**Exercise goal**
Please reproduce the records below with "single scene" replaced by "one scene" and everything else unchanged. Omit the pictures from your answer.

Supplied data below:

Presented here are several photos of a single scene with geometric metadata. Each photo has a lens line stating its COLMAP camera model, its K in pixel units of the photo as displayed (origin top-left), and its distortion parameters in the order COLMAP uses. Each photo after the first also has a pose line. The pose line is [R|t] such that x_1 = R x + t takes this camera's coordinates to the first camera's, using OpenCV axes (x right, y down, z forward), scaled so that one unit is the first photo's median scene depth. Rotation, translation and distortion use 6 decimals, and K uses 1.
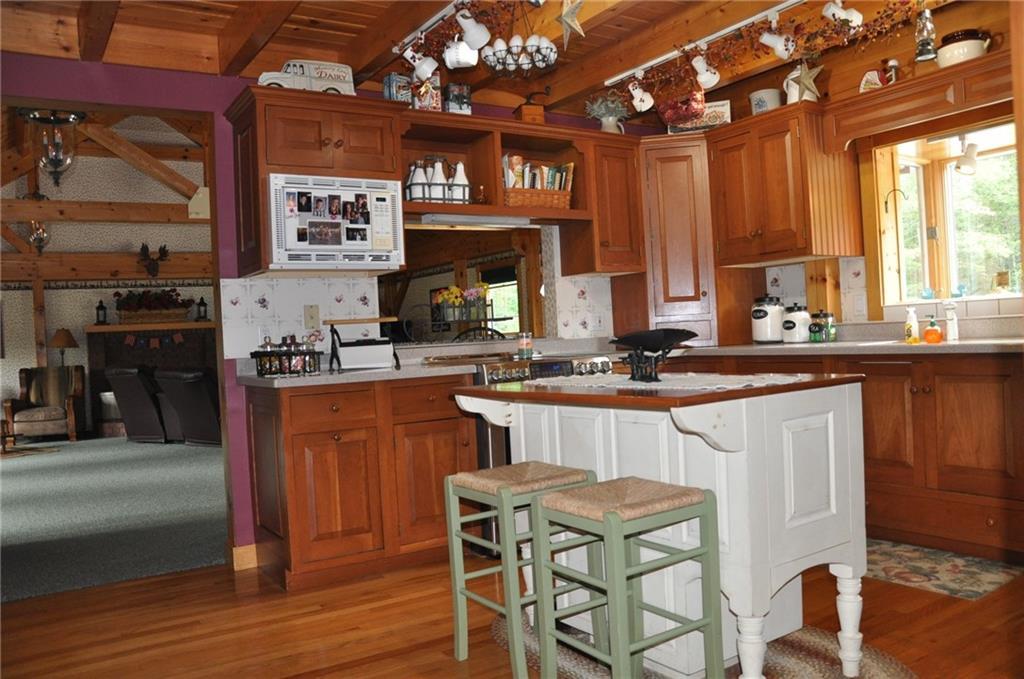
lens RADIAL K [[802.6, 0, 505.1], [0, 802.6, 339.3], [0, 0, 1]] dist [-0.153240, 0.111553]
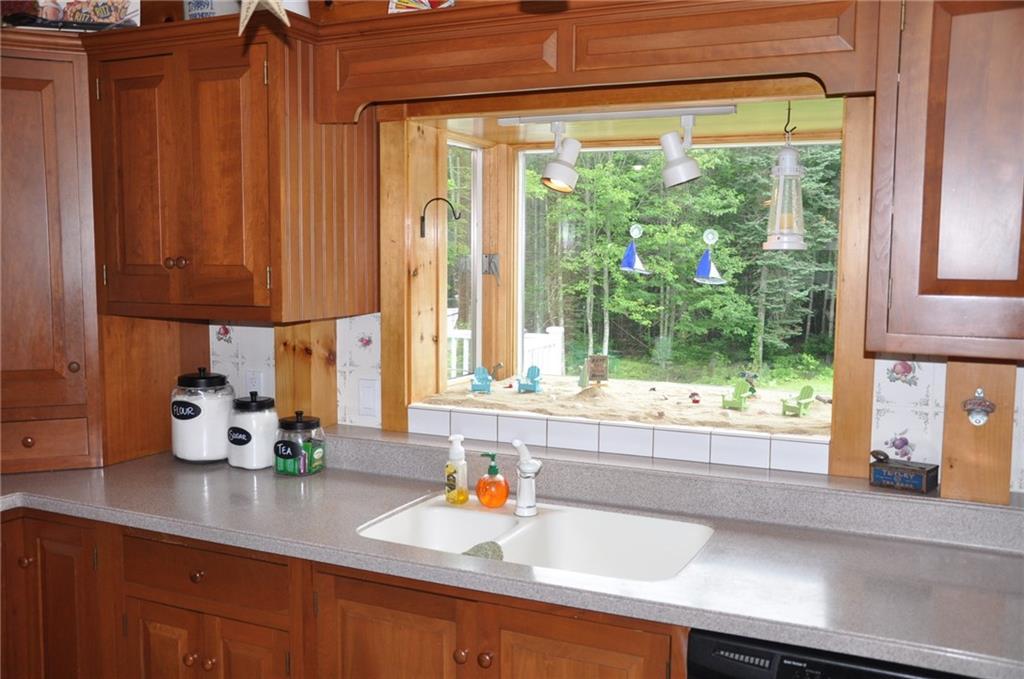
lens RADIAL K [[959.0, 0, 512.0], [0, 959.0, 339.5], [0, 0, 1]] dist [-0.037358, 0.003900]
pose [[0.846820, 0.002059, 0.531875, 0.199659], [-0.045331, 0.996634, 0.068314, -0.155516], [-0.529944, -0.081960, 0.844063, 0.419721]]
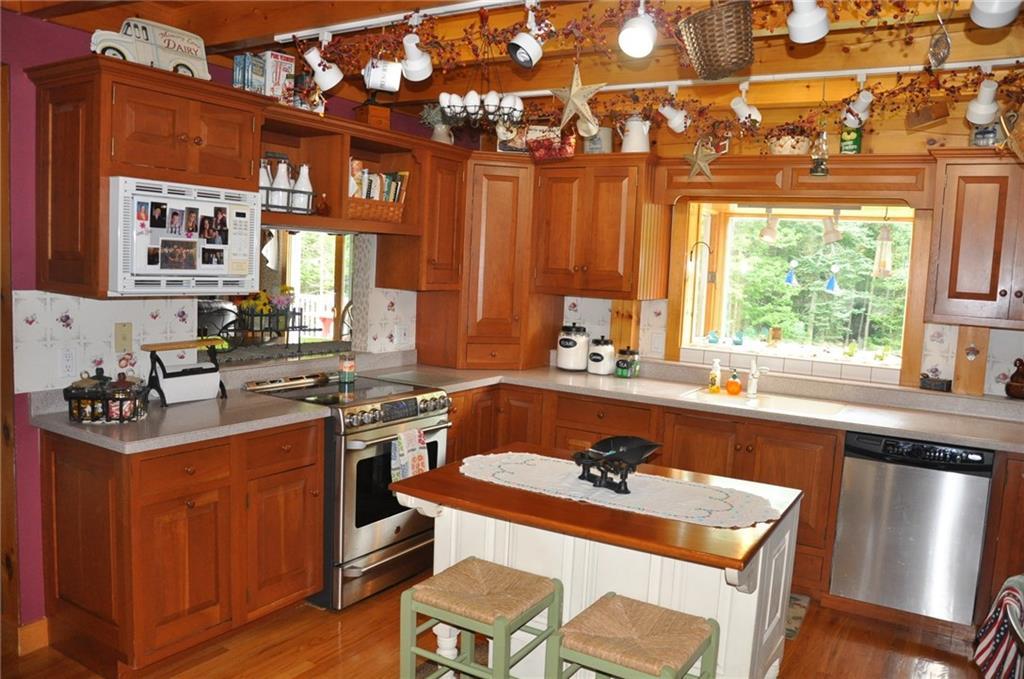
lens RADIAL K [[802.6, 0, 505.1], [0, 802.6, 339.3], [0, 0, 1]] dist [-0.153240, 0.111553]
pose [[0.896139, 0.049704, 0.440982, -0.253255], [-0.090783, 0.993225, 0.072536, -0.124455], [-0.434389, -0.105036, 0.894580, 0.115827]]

End of Supplied data.

**Answer**
Presented here are several photos of a one scene with geometric metadata. Each photo has a lens line stating its COLMAP camera model, its K in pixel units of the photo as displayed (origin top-left), and its distortion parameters in the order COLMAP uses. Each photo after the first also has a pose line. The pose line is [R|t] such that x_1 = R x + t takes this camera's coordinates to the first camera's, using OpenCV axes (x right, y down, z forward), scaled so that one unit is the first photo's median scene depth. Rotation, translation and distortion use 6 decimals, and K uses 1.
lens RADIAL K [[802.6, 0, 505.1], [0, 802.6, 339.3], [0, 0, 1]] dist [-0.153240, 0.111553]
lens RADIAL K [[959.0, 0, 512.0], [0, 959.0, 339.5], [0, 0, 1]] dist [-0.037358, 0.003900]
pose [[0.846820, 0.002059, 0.531875, 0.199659], [-0.045331, 0.996634, 0.068314, -0.155516], [-0.529944, -0.081960, 0.844063, 0.419721]]
lens RADIAL K [[802.6, 0, 505.1], [0, 802.6, 339.3], [0, 0, 1]] dist [-0.153240, 0.111553]
pose [[0.896139, 0.049704, 0.440982, -0.253255], [-0.090783, 0.993225, 0.072536, -0.124455], [-0.434389, -0.105036, 0.894580, 0.115827]]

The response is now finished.